## Required actions:
(1) In the atomic operations text, change "C++" to "C" in the part that opens with the words containing "Hence we will" and closes with "level atomic operations.", and give that part again.
(2) For each statement, say yes or no to whether the atomic operations text supports it, and quote the text's deciding words. (a) The atomic primitives are aimed at beginner programmers. (b) Itanium provides load and store instructions that ensure ordering. (c) On most existing X86 processors, "load" and "load with acquire ordering semantics" need separate hardware implementations.

## Given text:
···

Hence we will begin with our current thinking about this
library.

\end{abstract}

\section{Atomic Operations Library}

We had assumed from the start that thread support for C++ would
have to include access to low level atomic operations.

These
operations allow the development of lock-free code, a notoriously
difficult task, but one that is often necessary for high
performance implementations of some low level functionality.
These are primitives aimed at expert programmers.  Most of their
uses would be hidden in other libraries.

It has
become increasingly clear that the diversity of operations in this
library has a profound effect on the memory model.  The relatively
simple approaches we were considering earlier do not allow us to
describe some of the primitives we would like to provide here.\footnote{
The simplest approaches also don't allow us to describe certain lock
semantics.  We would like to allow locking primitives that allow memory
operations to be moved into, but not out of, critical sections, as in
Java.  A simple specification along the lines of the current Pthread spec would
impose additional restrictions and cost.}

\subsection{Atomics library approach}

We have been discussing a library design in which primitives atomically
read and/or update a memory location, and may optionally provide some
memory ordering guarantees.

Nearly all lock-free algorithms require both atomic, i.e.
indivisible, operations on certain pieces of data, as well as a
mechanism for specifying ordering constraints.  Allowing them
to be combined in a single operation (as opposed to providing
separate atomic operations and ``memory barriers'') makes it
possible to cleanly and precisely express the programmer's intent,
avoids some unnecessary constraints on particularly compiler reordering,
and makes it easy to take advantage of hardware primitives
that often combine them.\footnote{
For example, many architectures provide an atomic exchange or
compare-and-swap primitive that simultaneously enforces memory ordering.
Itanium provides load and store instructions that ensure ordering
similar to what we describe below.}

For example, atomically updated integers would provide operations
such as

\begin{description}

\item[load]
Atomically read the value of the integer.

\item[store]
Atomically replace the value of the integer.

\item[fetch and add]
Atomically add a value to the integer.

\item[store with release ordering semantics]
Atomically replace the value of the integer, and ensure that all
prior memory operations executed by this thread become visible
to other threads before the update.

\item[load with acquire ordering semantics]
Atomically load the value of the integer, and ensure that all later
memory operations performed by this thread become visible after the
load.

\end{description}

The last two together can be used to correctly implement a flag denoting,
for example, that an object has been properly initialized.  The ordering
semantics ensure that the initialization operations performed by
one thread before it sets the flag (using release ordering) are visible
to another thread which reads a set flag (using acquire semantics), and
then expects to see an initialized object.

On the vast majority of existing X86 processors, the ``load'' and ``load with
acquire ordering semantics'' primitives could use the same hardware
implementation, and would merely impose different compiler constraints.
Other processor architectures are split as to whether they require
separate implementations.  The same applies to ``store'' and
``store with release semantics''.

We expect that in the final version of the library, operations such
as load and store will be parameterized in some form with an ordering
constraint (such as ``release'', ``acquire'', or ``none'').

···

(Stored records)
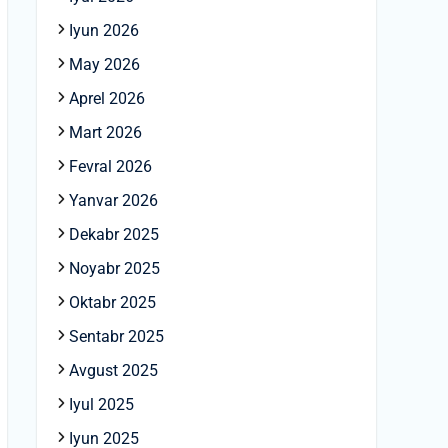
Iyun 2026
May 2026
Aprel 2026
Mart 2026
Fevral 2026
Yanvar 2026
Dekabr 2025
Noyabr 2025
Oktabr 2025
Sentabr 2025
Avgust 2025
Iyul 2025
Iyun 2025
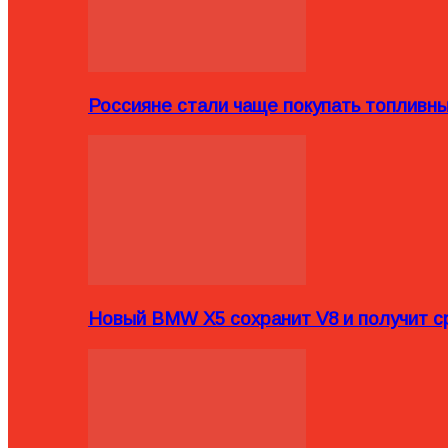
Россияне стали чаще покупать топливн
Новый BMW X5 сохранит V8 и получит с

···

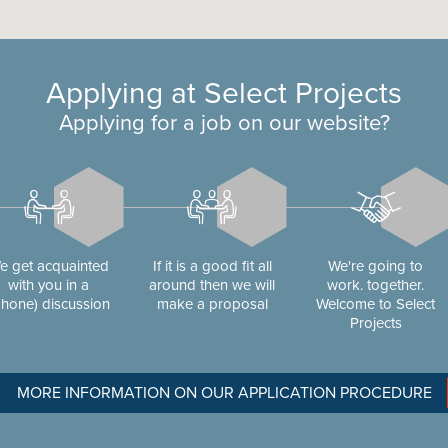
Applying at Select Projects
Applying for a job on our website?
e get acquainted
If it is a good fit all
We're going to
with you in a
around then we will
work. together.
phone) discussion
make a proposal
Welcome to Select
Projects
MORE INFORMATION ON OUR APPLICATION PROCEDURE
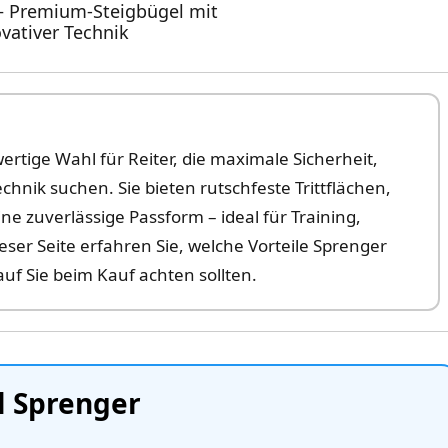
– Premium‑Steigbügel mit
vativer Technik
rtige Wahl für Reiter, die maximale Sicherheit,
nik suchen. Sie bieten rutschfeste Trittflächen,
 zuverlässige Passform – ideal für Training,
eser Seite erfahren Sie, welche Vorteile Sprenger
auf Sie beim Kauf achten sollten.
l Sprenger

···

## Per-task outputs:
(1)
Hence we will begin with our current thinking about this
library.

\end{abstract}

\section{Atomic Operations Library}

We had assumed from the start that thread support for C would
have to include access to low level atomic operations.

(2)
(a) No: "These are primitives aimed at expert programmers."
(b) Yes: "Itanium provides load and store instructions that ensure ordering"
(c) No: "could use the same hardware implementation"